File the following under the category of Scary News You Can Safely Ignore: today's headlines that the Schwarzenegger administration is going to cut state workers' pay back to minimum wage if a new state budget isn't approved by the constitutional deadline, June 30.
Why doesn't this threat -- contained in an internal memo obtained by the LA Times -- matter? Because it's unlikely to happen. The State Controller John Chiang, who signs workers' checks, is refusing to go along. He makes two objections, one legal and one practical. The legal one is that such a move by the governor might violate laws on overtime and employee benefits. The practical one is that the state's very old computer payroll system can't be easily changed to produce new minimum wage paychecks.
The Schwarzenegger administration disputes all this. But with Schwarzenegger and Chiang fighting this out in court, it's clear that nothing much is going to happen in this area.
(And even if it were to happen, don't weep for state workers. They'd be entitled to full back pay once the budget is settled).
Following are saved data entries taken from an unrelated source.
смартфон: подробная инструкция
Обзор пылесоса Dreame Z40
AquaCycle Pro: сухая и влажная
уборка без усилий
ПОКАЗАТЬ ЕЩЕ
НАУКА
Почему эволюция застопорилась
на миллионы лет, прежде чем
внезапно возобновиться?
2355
So why is the governor raising this possibility? There's a bit of budget theater here; the threat is a way to let the public know that the situation is serious. And there's also a contest about power. Governors see it as their mission to protect the power of the governorship, and the governor's office maintains that one of those legal powers is to cut pay in the event there is no budget in place. Chiang, the controller with the power to write checks, is seeking to maximize the leverage and power that official rule gives him.